Information shown:
——
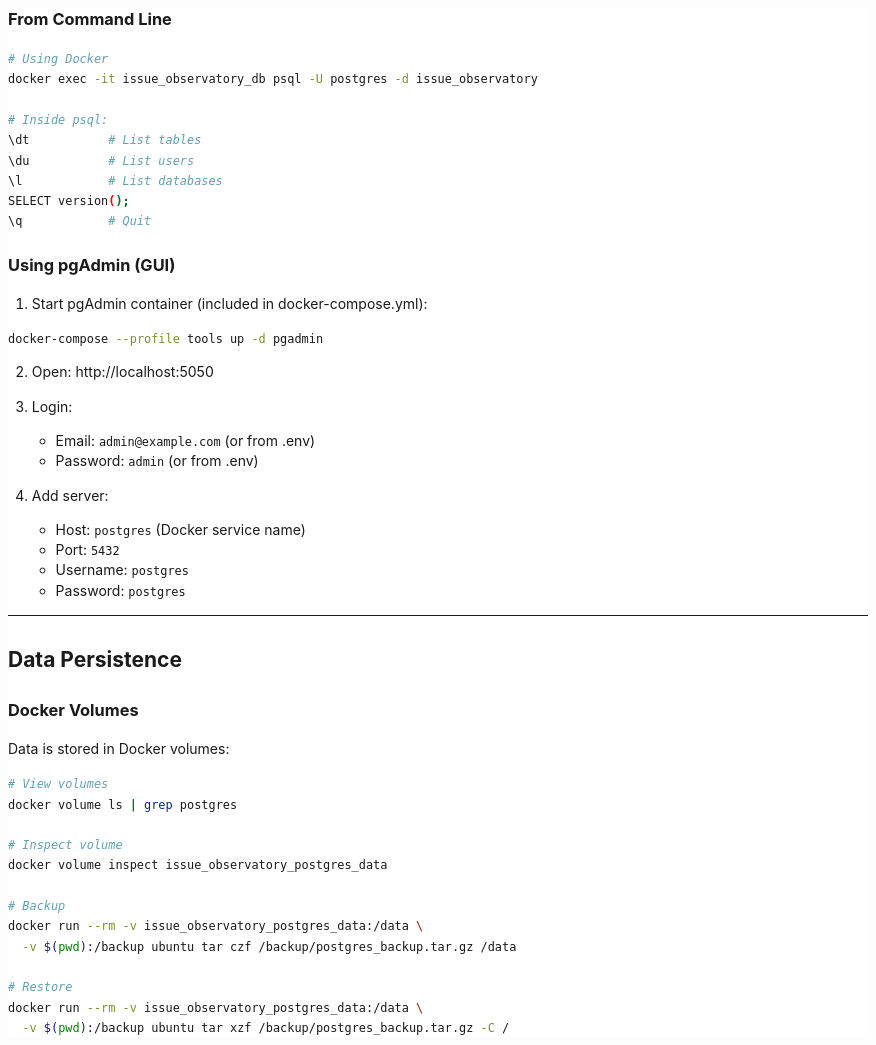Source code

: ### From Command Line

```bash
# Using Docker
docker exec -it issue_observatory_db psql -U postgres -d issue_observatory

# Inside psql:
\dt           # List tables
\du           # List users
\l            # List databases
SELECT version();
\q            # Quit
```

### Using pgAdmin (GUI)

1. Start pgAdmin container (included in docker-compose.yml):
```bash
docker-compose --profile tools up -d pgadmin
```

2. Open: http://localhost:5050

3. Login:
   - Email: `admin@example.com` (or from .env)
   - Password: `admin` (or from .env)

4. Add server:
   - Host: `postgres` (Docker service name)
   - Port: `5432`
   - Username: `postgres`
   - Password: `postgres`

---

## Data Persistence

### Docker Volumes

Data is stored in Docker volumes:
```bash
# View volumes
docker volume ls | grep postgres

# Inspect volume
docker volume inspect issue_observatory_postgres_data

# Backup
docker run --rm -v issue_observatory_postgres_data:/data \
  -v $(pwd):/backup ubuntu tar czf /backup/postgres_backup.tar.gz /data

# Restore
docker run --rm -v issue_observatory_postgres_data:/data \
  -v $(pwd):/backup ubuntu tar xzf /backup/postgres_backup.tar.gz -C /
```
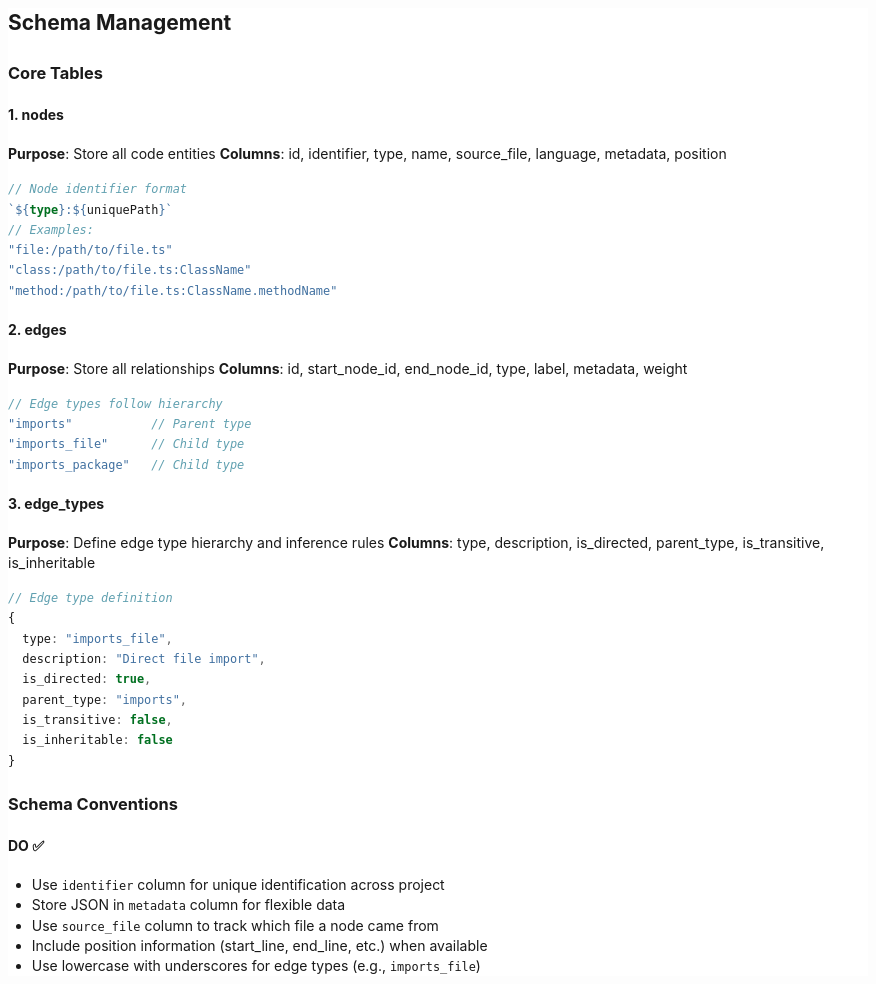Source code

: ## Schema Management

### Core Tables

#### 1. nodes
**Purpose**: Store all code entities
**Columns**: id, identifier, type, name, source_file, language, metadata, position

```typescript
// Node identifier format
`${type}:${uniquePath}`
// Examples:
"file:/path/to/file.ts"
"class:/path/to/file.ts:ClassName"
"method:/path/to/file.ts:ClassName.methodName"
```

#### 2. edges
**Purpose**: Store all relationships
**Columns**: id, start_node_id, end_node_id, type, label, metadata, weight

```typescript
// Edge types follow hierarchy
"imports"           // Parent type
"imports_file"      // Child type
"imports_package"   // Child type
```

#### 3. edge_types
**Purpose**: Define edge type hierarchy and inference rules
**Columns**: type, description, is_directed, parent_type, is_transitive, is_inheritable

```typescript
// Edge type definition
{
  type: "imports_file",
  description: "Direct file import",
  is_directed: true,
  parent_type: "imports",
  is_transitive: false,
  is_inheritable: false
}
```

### Schema Conventions

#### DO ✅
- Use `identifier` column for unique identification across project
- Store JSON in `metadata` column for flexible data
- Use `source_file` column to track which file a node came from
- Include position information (start_line, end_line, etc.) when available
- Use lowercase with underscores for edge types (e.g., `imports_file`)
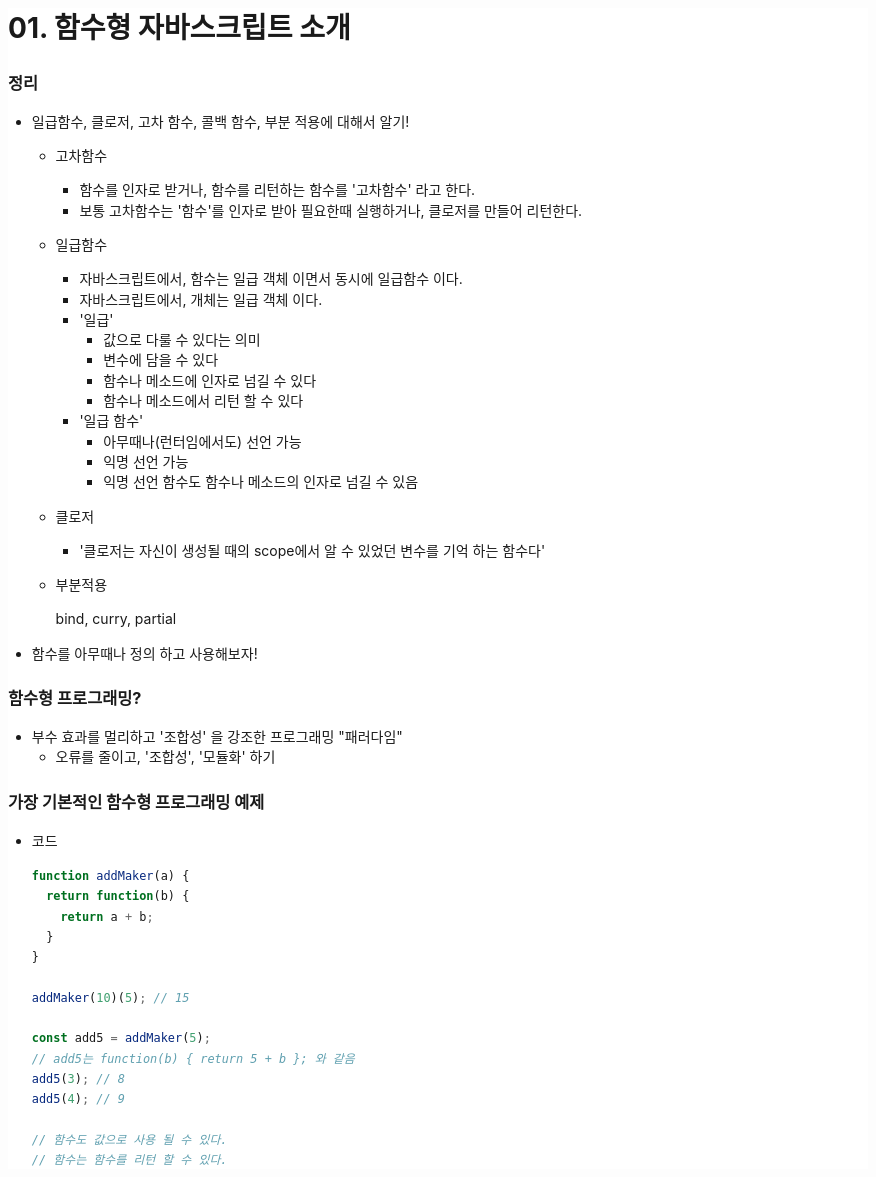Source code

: # 01. 함수형 자바스크립트 소개

### 정리

- 일급함수, 클로저, 고차 함수, 콜백 함수, 부분 적용에 대해서 알기!
    - 고차함수
        - 함수를 인자로 받거나, 함수를 리턴하는 함수를 '고차함수' 라고 한다.
        - 보통 고차함수는 '함수'를 인자로 받아 필요한때 실행하거나, 클로저를 만들어 리턴한다.
    - 일급함수
        - 자바스크립트에서, 함수는 일급 객체 이면서 동시에 일급함수 이다.
        - 자바스크립트에서, 개체는 일급 객체 이다.
        - '일급'
            - 값으로 다룰 수 있다는 의미
            - 변수에 담을 수 있다
            - 함수나 메소드에 인자로 넘길 수 있다
            - 함수나 메소드에서 리턴 할 수 있다
        - '일급 함수'
            - 아무때나(런터임에서도) 선언 가능
            - 익명 선언 가능
            - 익명 선언 함수도 함수나 메소드의 인자로 넘길 수 있음

    - 클로저
        - '클로저는 자신이 생성될 때의 scope에서 알 수 있었던 변수를 기억 하는 함수다'
    - 부분적용

        bind, curry, partial

- 함수를 아무때나 정의 하고 사용해보자!

### 함수형 프로그래밍?

- 부수 효과를 멀리하고 '조합성' 을 강조한 프로그래밍 "패러다임"
    - 오류를 줄이고, '조합성', '모듈화' 하기

### **가장 기본적인 함수형 프로그래밍 예제**

- 코드

    ```jsx
    function addMaker(a) {
      return function(b) {
        return a + b;
      }
    }

    addMaker(10)(5); // 15

    const add5 = addMaker(5);
    // add5는 function(b) { return 5 + b }; 와 같음
    add5(3); // 8
    add5(4); // 9

    // 함수도 값으로 사용 될 수 있다.
    // 함수는 함수를 리턴 할 수 있다.
    ```

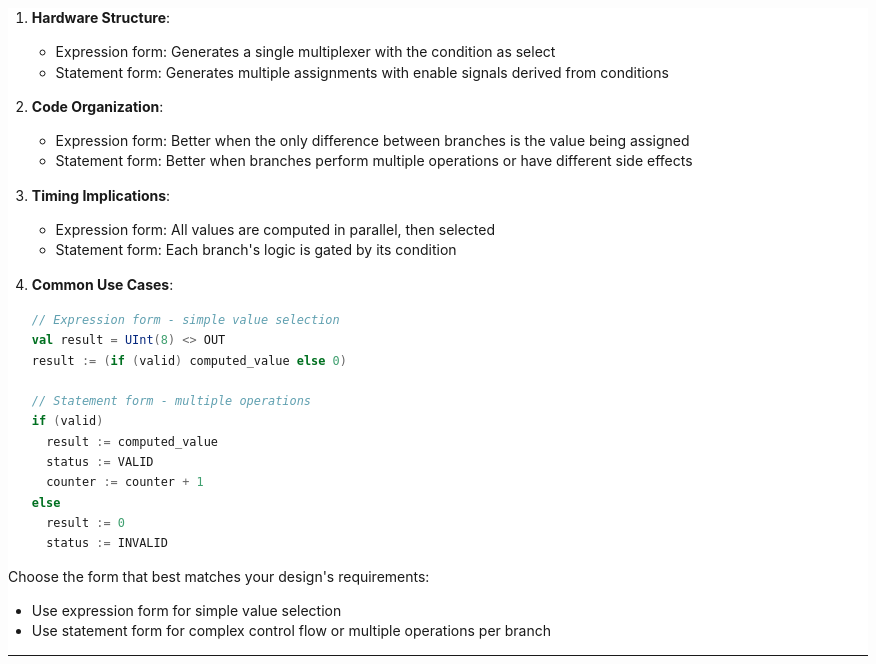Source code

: 1. **Hardware Structure**:
   - Expression form: Generates a single multiplexer with the condition as select
   - Statement form: Generates multiple assignments with enable signals derived from conditions

2. **Code Organization**:
   - Expression form: Better when the only difference between branches is the value being assigned
   - Statement form: Better when branches perform multiple operations or have different side effects

3. **Timing Implications**:
   - Expression form: All values are computed in parallel, then selected
   - Statement form: Each branch's logic is gated by its condition

4. **Common Use Cases**:
   ```scala
   // Expression form - simple value selection
   val result = UInt(8) <> OUT
   result := (if (valid) computed_value else 0)

   // Statement form - multiple operations
   if (valid)
     result := computed_value
     status := VALID
     counter := counter + 1
   else
     result := 0
     status := INVALID
   ```

Choose the form that best matches your design's requirements:
- Use expression form for simple value selection
- Use statement form for complex control flow or multiple operations per branch


---


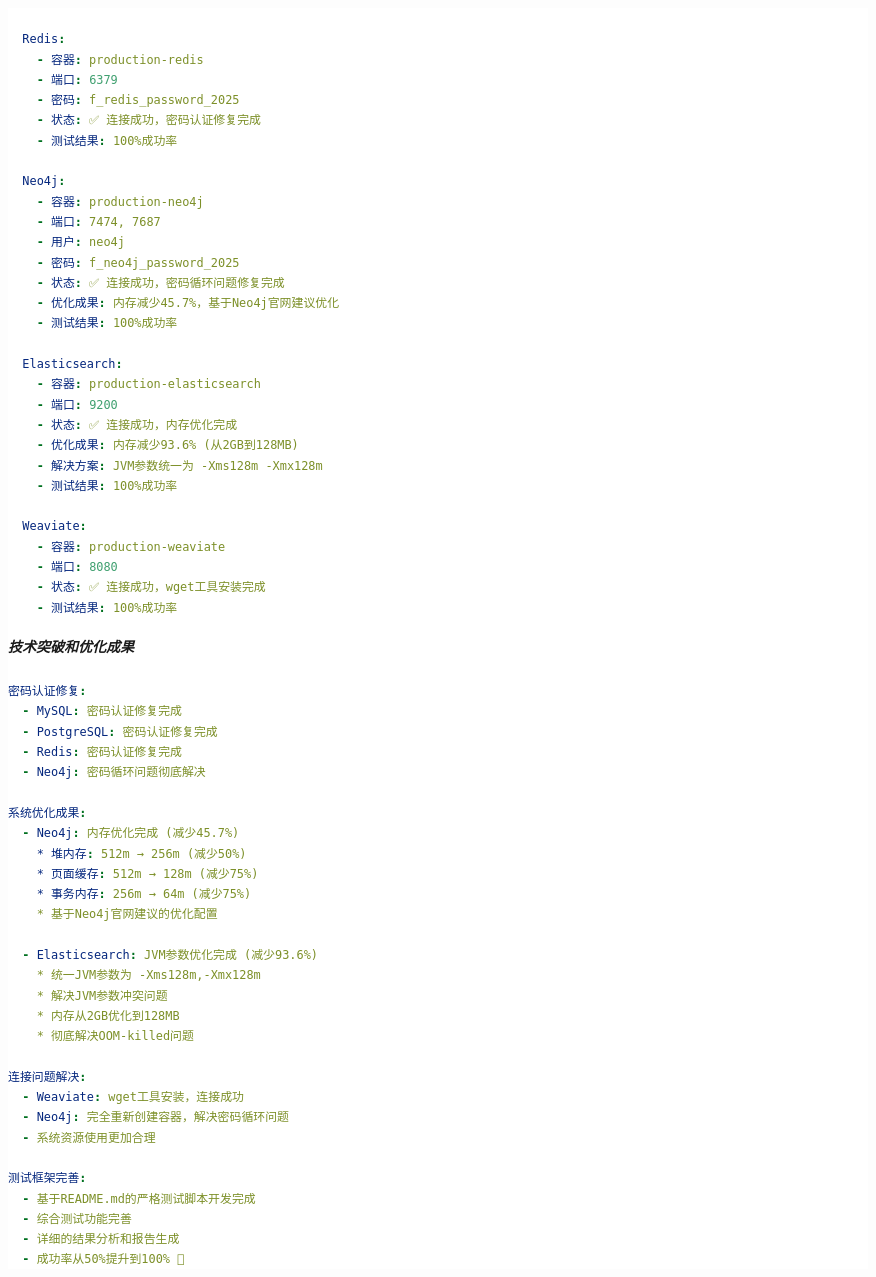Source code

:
 ```yaml

  Redis:
    - 容器: production-redis
    - 端口: 6379
    - 密码: f_redis_password_2025
    - 状态: ✅ 连接成功，密码认证修复完成
    - 测试结果: 100%成功率

  Neo4j:
    - 容器: production-neo4j
    - 端口: 7474, 7687
    - 用户: neo4j
    - 密码: f_neo4j_password_2025
    - 状态: ✅ 连接成功，密码循环问题修复完成
    - 优化成果: 内存减少45.7%，基于Neo4j官网建议优化
    - 测试结果: 100%成功率

  Elasticsearch:
    - 容器: production-elasticsearch
    - 端口: 9200
    - 状态: ✅ 连接成功，内存优化完成
    - 优化成果: 内存减少93.6% (从2GB到128MB)
    - 解决方案: JVM参数统一为 -Xms128m -Xmx128m
    - 测试结果: 100%成功率

  Weaviate:
    - 容器: production-weaviate
    - 端口: 8080
    - 状态: ✅ 连接成功，wget工具安装完成
    - 测试结果: 100%成功率
```

##### **技术突破和优化成果**
```yaml
密码认证修复:
  - MySQL: 密码认证修复完成
  - PostgreSQL: 密码认证修复完成
  - Redis: 密码认证修复完成
  - Neo4j: 密码循环问题彻底解决

系统优化成果:
  - Neo4j: 内存优化完成 (减少45.7%)
    * 堆内存: 512m → 256m (减少50%)
    * 页面缓存: 512m → 128m (减少75%)
    * 事务内存: 256m → 64m (减少75%)
    * 基于Neo4j官网建议的优化配置

  - Elasticsearch: JVM参数优化完成 (减少93.6%)
    * 统一JVM参数为 -Xms128m,-Xmx128m
    * 解决JVM参数冲突问题
    * 内存从2GB优化到128MB
    * 彻底解决OOM-killed问题

连接问题解决:
  - Weaviate: wget工具安装，连接成功
  - Neo4j: 完全重新创建容器，解决密码循环问题
  - 系统资源使用更加合理

测试框架完善:
  - 基于README.md的严格测试脚本开发完成
  - 综合测试功能完善
  - 详细的结果分析和报告生成
  - 成功率从50%提升到100% 🎉
```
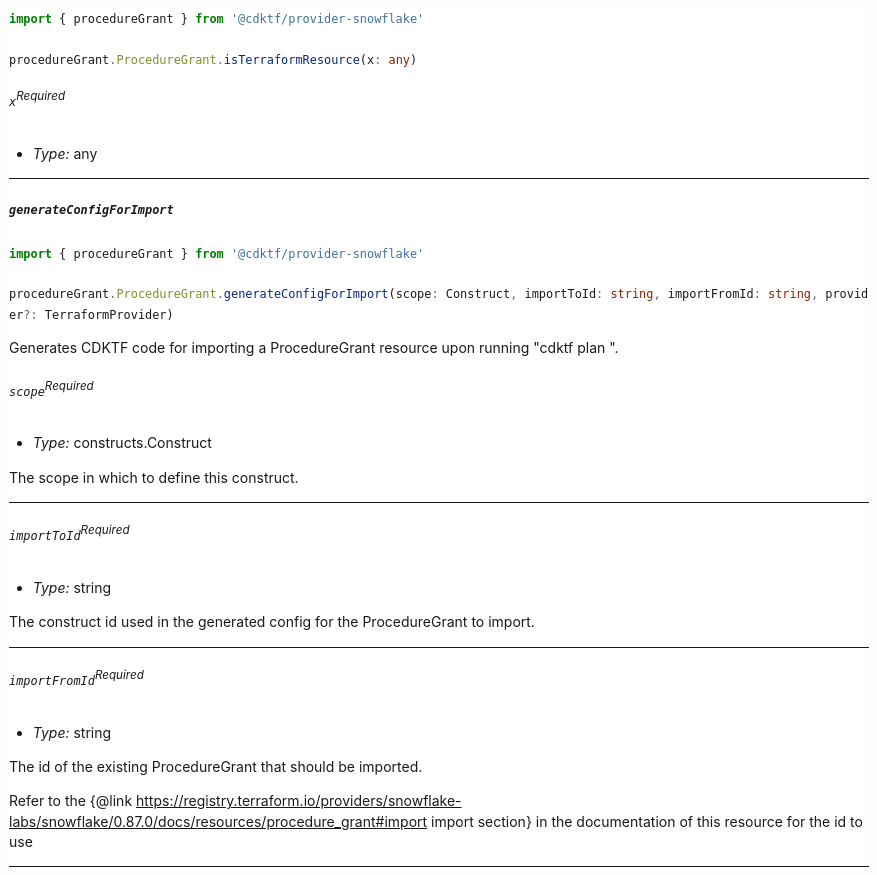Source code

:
 ```typescript
import { procedureGrant } from '@cdktf/provider-snowflake'

procedureGrant.ProcedureGrant.isTerraformResource(x: any)
```

###### `x`<sup>Required</sup> <a name="x" id="@cdktf/provider-snowflake.procedureGrant.ProcedureGrant.isTerraformResource.parameter.x"></a>

- *Type:* any

---

##### `generateConfigForImport` <a name="generateConfigForImport" id="@cdktf/provider-snowflake.procedureGrant.ProcedureGrant.generateConfigForImport"></a>

```typescript
import { procedureGrant } from '@cdktf/provider-snowflake'

procedureGrant.ProcedureGrant.generateConfigForImport(scope: Construct, importToId: string, importFromId: string, provider?: TerraformProvider)
```

Generates CDKTF code for importing a ProcedureGrant resource upon running "cdktf plan <stack-name>".

###### `scope`<sup>Required</sup> <a name="scope" id="@cdktf/provider-snowflake.procedureGrant.ProcedureGrant.generateConfigForImport.parameter.scope"></a>

- *Type:* constructs.Construct

The scope in which to define this construct.

---

###### `importToId`<sup>Required</sup> <a name="importToId" id="@cdktf/provider-snowflake.procedureGrant.ProcedureGrant.generateConfigForImport.parameter.importToId"></a>

- *Type:* string

The construct id used in the generated config for the ProcedureGrant to import.

---

###### `importFromId`<sup>Required</sup> <a name="importFromId" id="@cdktf/provider-snowflake.procedureGrant.ProcedureGrant.generateConfigForImport.parameter.importFromId"></a>

- *Type:* string

The id of the existing ProcedureGrant that should be imported.

Refer to the {@link https://registry.terraform.io/providers/snowflake-labs/snowflake/0.87.0/docs/resources/procedure_grant#import import section} in the documentation of this resource for the id to use

---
——
Exercise goal: In the entries above, how many lines hold the word "Child"? Answer with the number only.

Written reply: 2